I have said this to him countless times:" Just let me think about this a few hours and I will get back to you"...But his response is :" Why can't we resolve this now? Why?"

You know why? because he is yelling, accusing and I feel cornered, that's why. Resentment at his inability to see my point of view also, listen to me and try, at least try to understand. And when I see that this is not a two way conversation, the silent treatment begins...

And to answer your question, this only happens with my H. Never with other people. I am generally a very happy person, with lots of friends, great social life, very accomplished professionally and raising 2 beautiful kids. I just feel like I am trapped in a vicious circle , which started about 3 years ago, and I can't get out.


----------



## march09 (Mar 18, 2013)

Advocado said:


> If I understand you correctly your H will not listen to you and in frustration you withdraw and stop speaking. And your silence drives him nuts and it makes you miserable. So sadly it's a lose/lose situation.
> 
> I guess you have tried to explain to your H that you feel bullied and hurt when he insists on pursuing an issue and won't listen. If yes, what is his response? Does he actually hear you when/if you complain you are not being heard!
> 
> ...


There were a few instances where some of his family members tried to speak to him about his attitude, but he is always dismissing them ( and me) . Maybe counselling will work, although we have not discussed it. As I said, from his point of view, WE DO NOT have marriage problems. I HAVE PROBLEMS... It's his way or the highway...


----------



## SaltInWound (Jan 2, 2013)
• • • • • • •
What the exercise asks ▸ Continue the forum thread about the silent treatment in a marriage from the point where it ends.
• • • • • • •
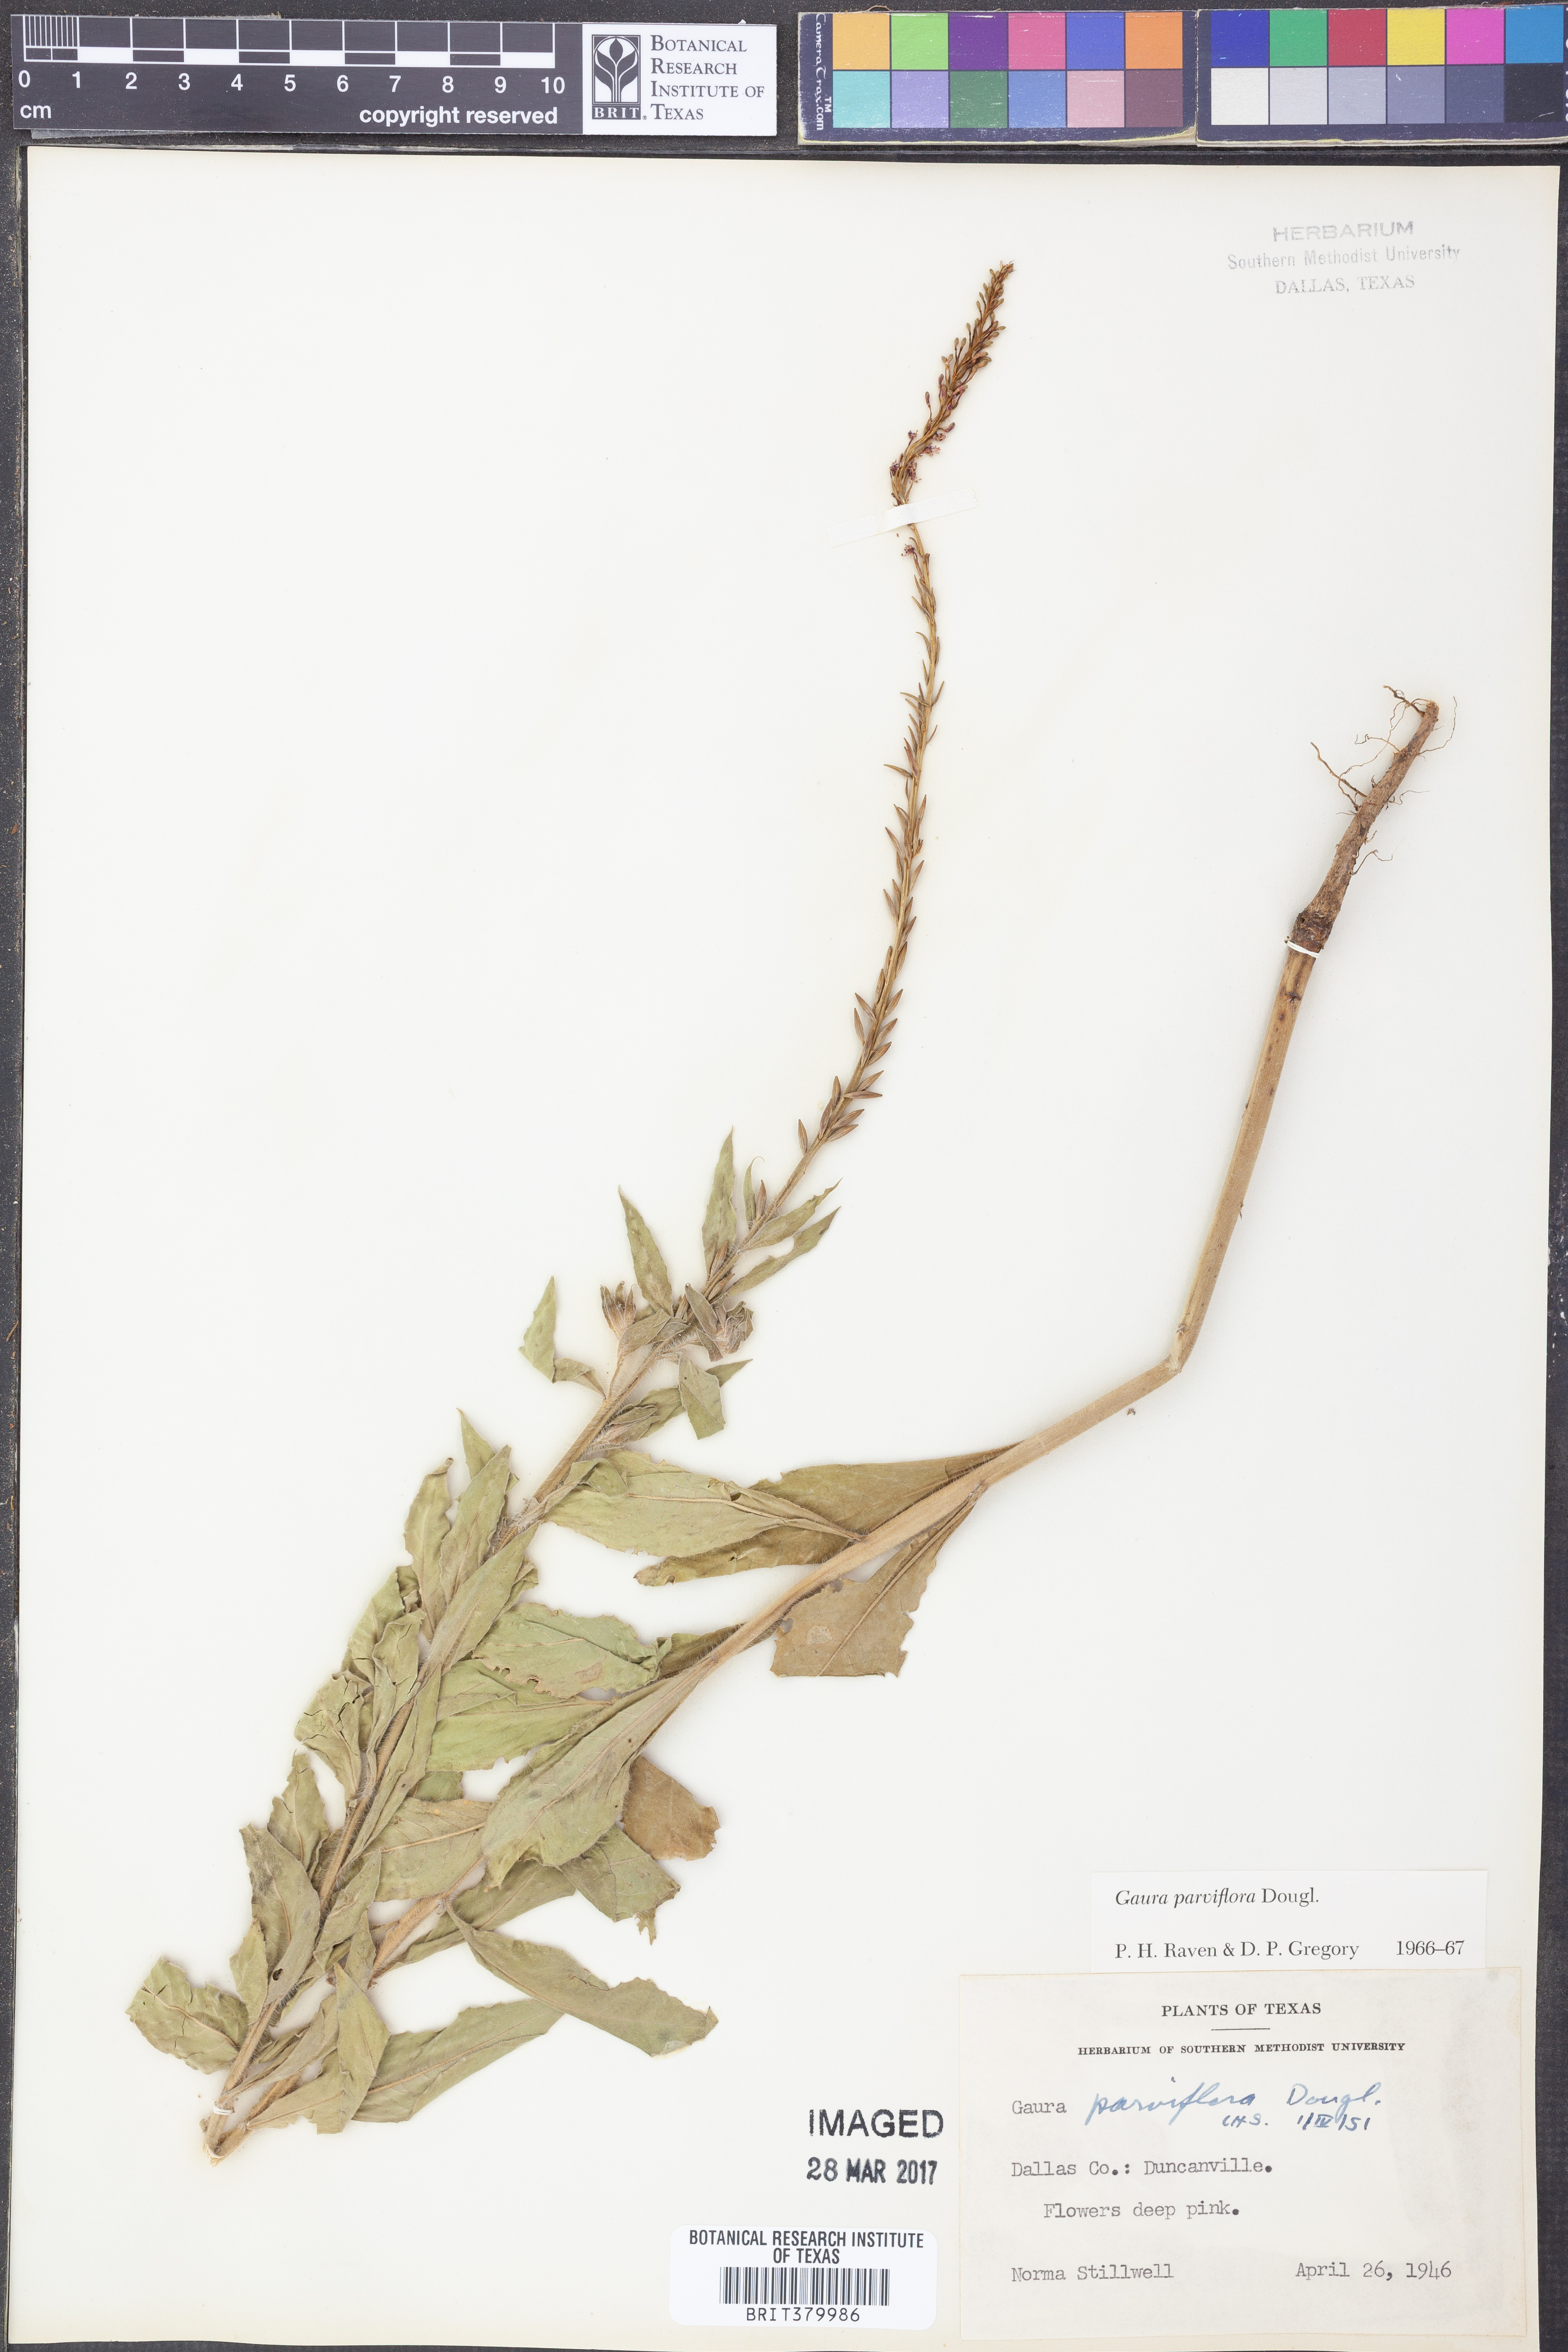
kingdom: Plantae
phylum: Tracheophyta
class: Magnoliopsida
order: Myrtales
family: Onagraceae
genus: Oenothera
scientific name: Oenothera curtiflora
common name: Velvetweed
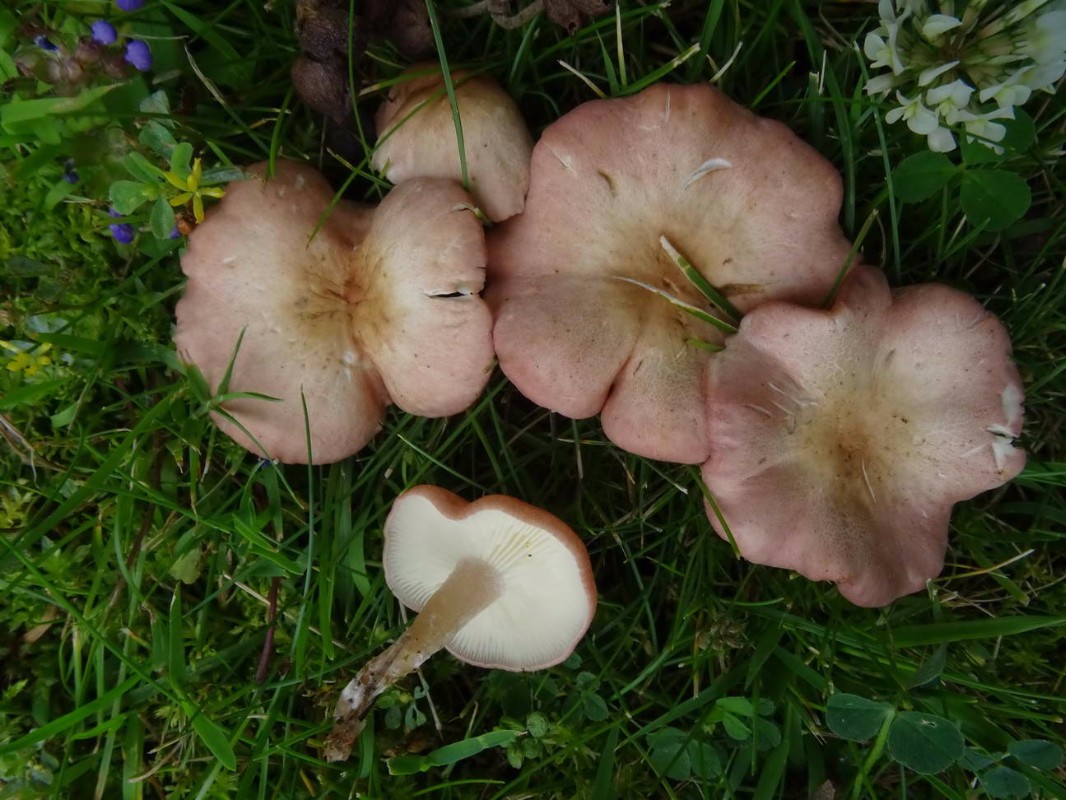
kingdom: Fungi
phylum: Basidiomycota
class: Agaricomycetes
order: Agaricales
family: Lyophyllaceae
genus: Calocybe
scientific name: Calocybe carnea
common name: rosa fagerhat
• • • • • • •
Right answer ▸
march09 said:


> You know why? because he is yelling, accusing and I feel cornered, that's why. Resentment at his inability to see my point of view also, listen to me and try, at least try to understand. And when I see that this is not a two way conversation, the silent treatment begins...


Can you please give an example of one situation that happened, which escalated into him yelling, etc, making you feel the silent treatment was necessary. 



march09 said:


> And to answer your question, this only happens with my H. Never with other people. I am generally a very happy person, with lots of friends, great social life, very accomplished professionally and raising 2 beautiful kids. I just feel like I am trapped in a vicious circle , which started about 3 years ago, and I can't get out.


What happened 3 years ago?


----------



## Chana (Sep 14, 2013)

SaltInWound said:


> For those who give the silent treatment, do you do it to anyone other than your spouse? If you do, do you alter how you do it as compared to how you treat your spouse?
> No, I never did. I think it was because I knew he was 'safe' and would forgive me. Part of coming to realise how wrong it was for me, was seeing that if he's the person I love most in the world, how could I treat him so badly compared to others.
> 
> The reason I ask is some say they do it because they need time to absorb their feelings and not say the wrong thing, but surely a spouse is not the only person who you would run into conflict. I know my stbxh is angry everyday about something that someone at work has done to him. He feels he is treated unfairly, given other people's responsibilities, etc. I feel his anger comes from loss of control. He isn't in charge and can't control what he doesn't like, can't deal with requests when he feels like it, and if someone has a problem with something he has done, he can't ignore them. However, he doesn't do the silent treatment with them, because he knows there are consequences that I, at home, could never give him.
> I do use the 'time out' method for conflict resolution now, not just with my spouse but others. I am very clear that I just need a little while to gather my thoughts and get my emotions under control, in order for a useful conversation to happen. I actually don't consider this anything like 'silent treatment' as I understand it.





whathappenedtome said:


> For me it is sometimes not about consciously giving the silent treatment, sometimes I don't have anything to say. Other times, I would rather just be alone with my thoughts.


I don't consider that 'silent treatment', especially if you tell someone that's why you're being quiet.


----------



## whathappenedtome (Nov 4, 2013)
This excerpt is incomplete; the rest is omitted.